What is needed is a word-for-word copy of all the entries, minus the pictures.

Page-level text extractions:
========================

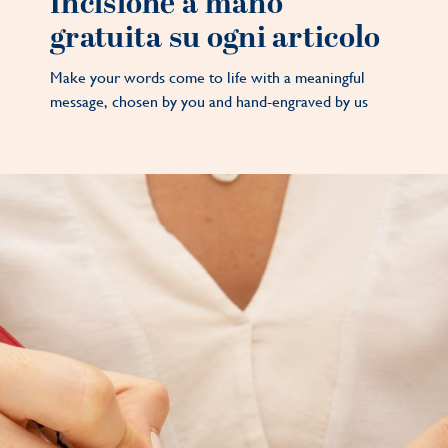
Incisione a mano
gratuita su ogni articolo
Make your words come to life with a meaningful
message, chosen by you and hand-engraved by us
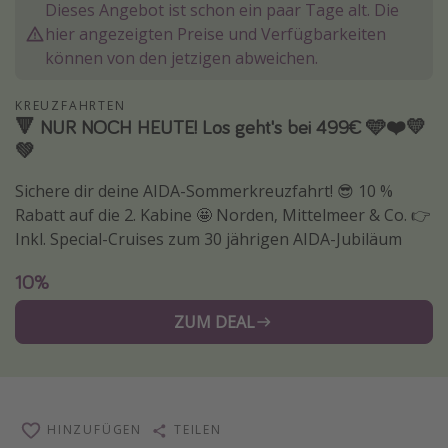
Dieses Angebot ist schon ein paar Tage alt. Die
Wochenendtrip
hier angezeigten Preise und Verfügbarkeiten
Singlereisen
können von den jetzigen abweichen.
Strandurlaub
KREUZFAHRTEN
Gruppenreisen
🔻 NUR NOCH HEUTE! Los geht's bei 499€ 🩵❤️💛
💚
Hotels in Hamburg
Hotels in Amsterdam
Sichere dir deine AIDA-Sommerkreuzfahrt! 😎 10 %
Rabatt auf die 2. Kabine 🤩 Norden, Mittelmeer & Co. 👉
Hotels am Achensee
Inkl. Special-Cruises zum 30 jährigen AIDA-Jubiläum
Weitere Themen
10%
Reise Journal
ZUM DEAL
Familienurlaub in der Türkei
Rundreisen in Thailand
Bahnreisen in der Schweiz
HINZUFÜGEN
TEILEN
Reisepassfreie Reiseziele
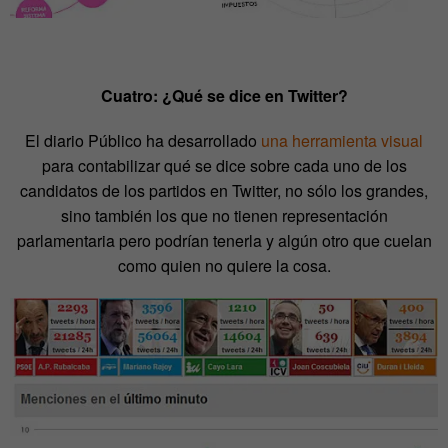
Cuatro: ¿Qué se dice en Twitter?
El diario Público ha desarrollado
una herramienta visual
para contabilizar qué se dice sobre cada uno de los
candidatos de los partidos en Twitter, no sólo los grandes,
sino también los que no tienen representación
parlamentaria pero podrían tenerla y algún otro que cuelan
como quien no quiere la cosa.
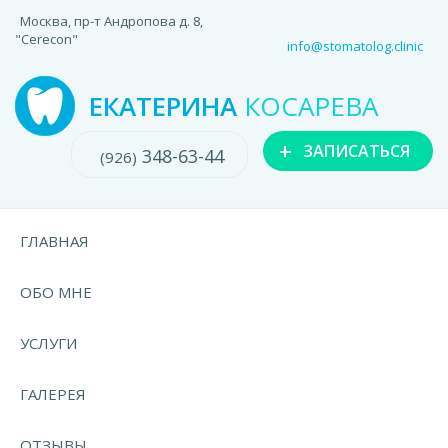
Москва, пр-т Андропова д. 8,
"Cerecon"
info@stomatolog.clinic
ЕКАТЕРИНА
КОСАРЕВА
+
ЗАПИСАТЬСЯ
348-63-44
(926)
ГЛАВНАЯ
ОБО МНЕ
УСЛУГИ
ГАЛЕРЕЯ
ОТЗЫВЫ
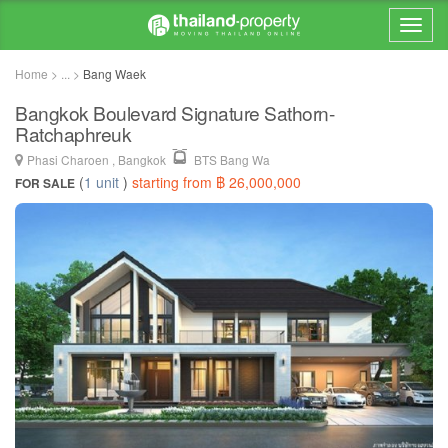
Home > ... >
Bang Waek
Bangkok Boulevard Signature Sathorn-
Ratchaphreuk
Phasi Charoen , Bangkok
BTS Bang Wa
(
1 unit
)
starting from ฿ 26,000,000
FOR SALE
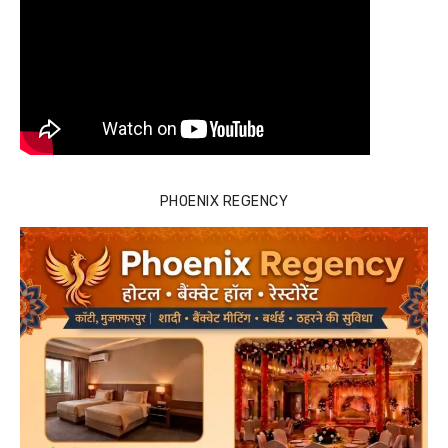
PHOENIX REGENCY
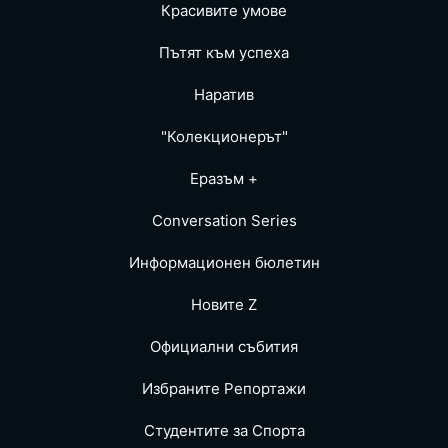
Красивите умове
Пътят към успеха
Наратив
"Колекционерът"
Еразъм +
Conversation Series
Информационен бюлетин
Новите Z
Официални събития
Избраните Репoртажи
Студентите за Спортa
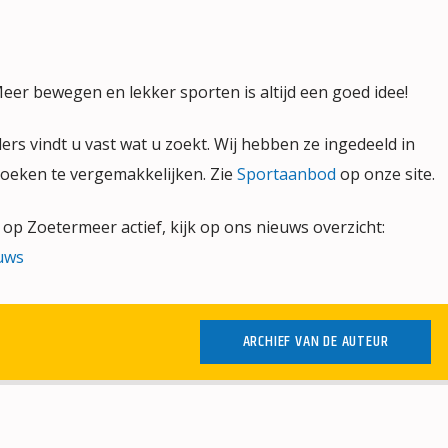
r bewegen en lekker sporten is altijd een goed idee!
rs vindt u vast wat u zoekt. Wij hebben ze ingedeeld in
zoeken te vergemakkelijken. Zie
Sportaanbod
op onze site.
 op Zoetermeer actief, kijk op ons nieuws overzicht:
uws
ARCHIEF VAN DE AUTEUR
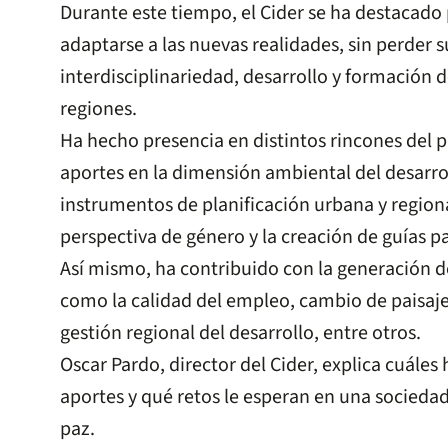
Durante este tiempo, el Cider se ha destacado
adaptarse a las nuevas realidades, sin perder su
interdisciplinariedad, desarrollo y formación d
regiones.
Ha hecho presencia en distintos rincones del 
aportes en la dimensión ambiental del desarro
instrumentos de planificación urbana y regiona
perspectiva de género y la creación de guías pa
Así mismo, ha contribuido con la generación 
como la calidad del empleo, cambio de paisaje
gestión regional del desarrollo, entre otros.
Oscar Pardo, director del Cider, explica cuáles 
aportes y qué retos le esperan en una sociedad
paz.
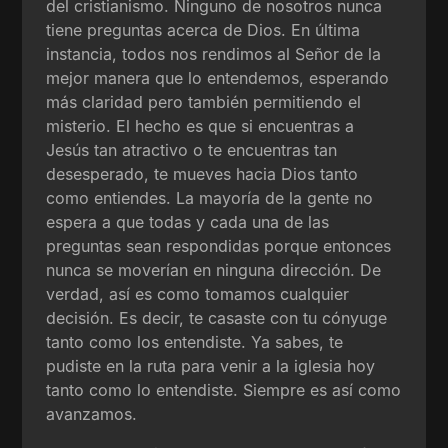
del cristianismo. Ninguno de nosotros nunca
tiene preguntas acerca de Dios. En última
instancia, todos nos rendimos al Señor de la
mejor manera que lo entendemos, esperando
más claridad pero también permitiendo el
misterio. El hecho es que si encuentras a
Jesús tan atractivo o te encuentras tan
desesperado, te mueves hacia Dios tanto
como entiendes. La mayoría de la gente no
espera a que todas y cada una de las
preguntas sean respondidas porque entonces
nunca se moverían en ninguna dirección. De
verdad, así es como tomamos cualquier
decisión. Es decir, te casaste con tu cónyuge
tanto como los entendiste. Ya sabes, te
pudiste en la ruta para venir a la iglesia hoy
tanto como lo entendiste. Siempre es así como
avanzamos.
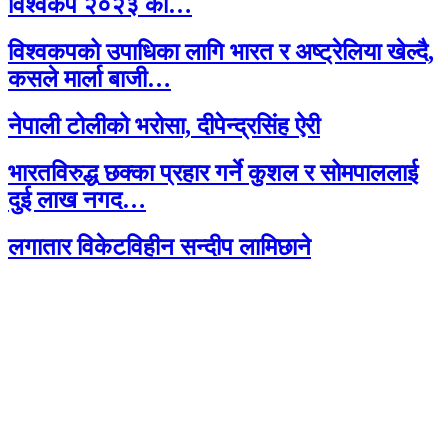
विश्वकप २०२३ को…
विश्वकपको उपाधिका लागि भारत र अष्ट्रेलिया खेल्दै,
कसले मार्ला बाजी…
नेपाली टोलीको भरोसा, दीपेन्द्रसिंह ऐरी
भारतविरुद्ध छक्का प्रहार गर्ने कुशल र सोमपाललाई
दुई लाख नगद…
लगातार विकेटविहीन सन्दीप लामिछाने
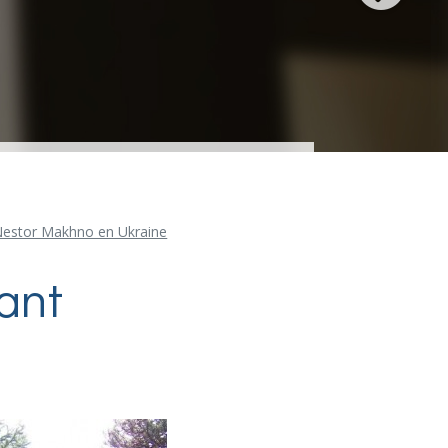
e Nestor Makhno en Ukraine
ant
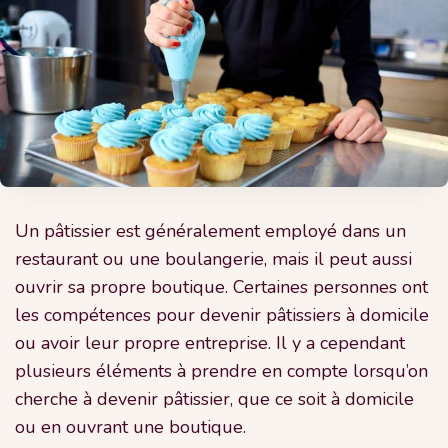
Un pâtissier est généralement employé dans un
restaurant ou une boulangerie, mais il peut aussi
ouvrir sa propre boutique. Certaines personnes ont
les compétences pour devenir pâtissiers à domicile
ou avoir leur propre entreprise. Il y a cependant
plusieurs éléments à prendre en compte lorsqu’on
cherche à devenir pâtissier, que ce soit à domicile
ou en ouvrant une boutique.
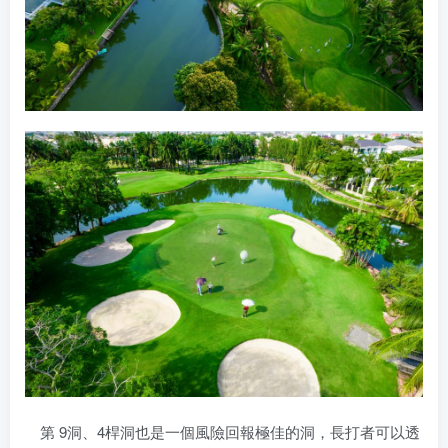
第 9洞、4桿洞也是一個風險回報極佳的洞，長打者可以透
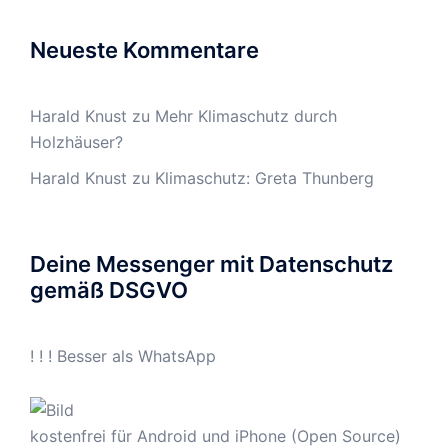
Neueste Kommentare
Harald Knust
zu
Mehr Klimaschutz durch
Holzhäuser?
Harald Knust
zu
Klimaschutz: Greta Thunberg
Deine Messenger mit Datenschutz
gemäß DSGVO
! ! ! Besser als WhatsApp
kostenfrei für Android und iPhone (Open Source)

========================

RESULT FOR THIS TASK
Incisione a mano
gratuita su ogni articolo
Make your words come to life with a meaningful
message, chosen by you and hand-engraved by us
Dieses Angebot ist schon ein paar Tage alt. Die
Wochenendtrip
hier angezeigten Preise und Verfügbarkeiten
Singlereisen
können von den jetzigen abweichen.
Strandurlaub
KREUZFAHRTEN
Gruppenreisen
🔻 NUR NOCH HEUTE! Los geht's bei 499€ 🩵❤️💛
💚
Hotels in Hamburg
Hotels in Amsterdam
Sichere dir deine AIDA-Sommerkreuzfahrt! 😎 10 %
Rabatt auf die 2. Kabine 🤩 Norden, Mittelmeer & Co. 👉
Hotels am Achensee
Inkl. Special-Cruises zum 30 jährigen AIDA-Jubiläum
Weitere Themen
10%
Reise Journal
ZUM DEAL
Familienurlaub in der Türkei
Rundreisen in Thailand
Bahnreisen in der Schweiz
HINZUFÜGEN
TEILEN
Reisepassfreie Reiseziele
Cuatro: ¿Qué se dice en Twitter?
El diario Público ha desarrollado
una herramienta visual
para contabilizar qué se dice sobre cada uno de los
candidatos de los partidos en Twitter, no sólo los grandes,
sino también los que no tienen representación
parlamentaria pero podrían tenerla y algún otro que cuelan
como quien no quiere la cosa.
Москва, пр-т Андропова д. 8,
"Cerecon"
info@stomatolog.clinic
ЕКАТЕРИНА
КОСАРЕВА
+
ЗАПИСАТЬСЯ
348-63-44
(926)
ГЛАВНАЯ
ОБО МНЕ
УСЛУГИ
ГАЛЕРЕЯ
ОТЗЫВЫ
Home > ... >
Bang Waek
Bangkok Boulevard Signature Sathorn-
Ratchaphreuk
Phasi Charoen , Bangkok
BTS Bang Wa
(
1 unit
)
starting from ฿ 26,000,000
FOR SALE
PHOENIX REGENCY
Красивите умове
Пътят към успеха
Наратив
"Колекционерът"
Еразъм +
Conversation Series
Информационен бюлетин
Новите Z
Официални събития
Избраните Репoртажи
Студентите за Спортa
r bewegen en lekker sporten is altijd een goed idee!
rs vindt u vast wat u zoekt. Wij hebben ze ingedeeld in
zoeken te vergemakkelijken. Zie
Sportaanbod
op onze site.
 op Zoetermeer actief, kijk op ons nieuws overzicht:
uws
ARCHIEF VAN DE AUTEUR
Durante este tiempo, el Cider se ha destacado
adaptarse a las nuevas realidades, sin perder su
interdisciplinariedad, desarrollo y formación d
regiones.
Ha hecho presencia en distintos rincones del 
aportes en la dimensión ambiental del desarro
instrumentos de planificación urbana y regiona
perspectiva de género y la creación de guías pa
Así mismo, ha contribuido con la generación 
como la calidad del empleo, cambio de paisaje
gestión regional del desarrollo, entre otros.
Oscar Pardo, director del Cider, explica cuáles 
aportes y qué retos le esperan en una sociedad
paz.
del cristianismo. Ninguno de nosotros nunca
tiene preguntas acerca de Dios. En última
instancia, todos nos rendimos al Señor de la
mejor manera que lo entendemos, esperando
más claridad pero también permitiendo el
misterio. El hecho es que si encuentras a
Jesús tan atractivo o te encuentras tan
desesperado, te mueves hacia Dios tanto
como entiendes. La mayoría de la gente no
espera a que todas y cada una de las
preguntas sean respondidas porque entonces
nunca se moverían en ninguna dirección. De
verdad, así es como tomamos cualquier
decisión. Es decir, te casaste con tu cónyuge
tanto como los entendiste. Ya sabes, te
pudiste en la ruta para venir a la iglesia hoy
tanto como lo entendiste. Siempre es así como
avanzamos.
विश्वकप २०२३ को…
विश्वकपको उपाधिका लागि भारत र अष्ट्रेलिया खेल्दै,
कसले मार्ला बाजी…
नेपाली टोलीको भरोसा, दीपेन्द्रसिंह ऐरी
भारतविरुद्ध छक्का प्रहार गर्ने कुशल र सोमपाललाई
दुई लाख नगद…
लगातार विकेटविहीन सन्दीप लामिछाने
e Nestor Makhno en Ukraine
ant
Un pâtissier est généralement employé dans un
restaurant ou une boulangerie, mais il peut aussi
ouvrir sa propre boutique. Certaines personnes ont
les compétences pour devenir pâtissiers à domicile
ou avoir leur propre entreprise. Il y a cependant
plusieurs éléments à prendre en compte lorsqu’on
cherche à devenir pâtissier, que ce soit à domicile
ou en ouvrant une boutique.
第 9洞、4桿洞也是一個風險回報極佳的洞，長打者可以透
Neueste Kommentare
Harald Knust
zu
Mehr Klimaschutz durch
Holzhäuser?
Harald Knust
zu
Klimaschutz: Greta Thunberg
Deine Messenger mit Datenschutz
gemäß DSGVO
! ! ! Besser als WhatsApp
kostenfrei für Android und iPhone (Open Source)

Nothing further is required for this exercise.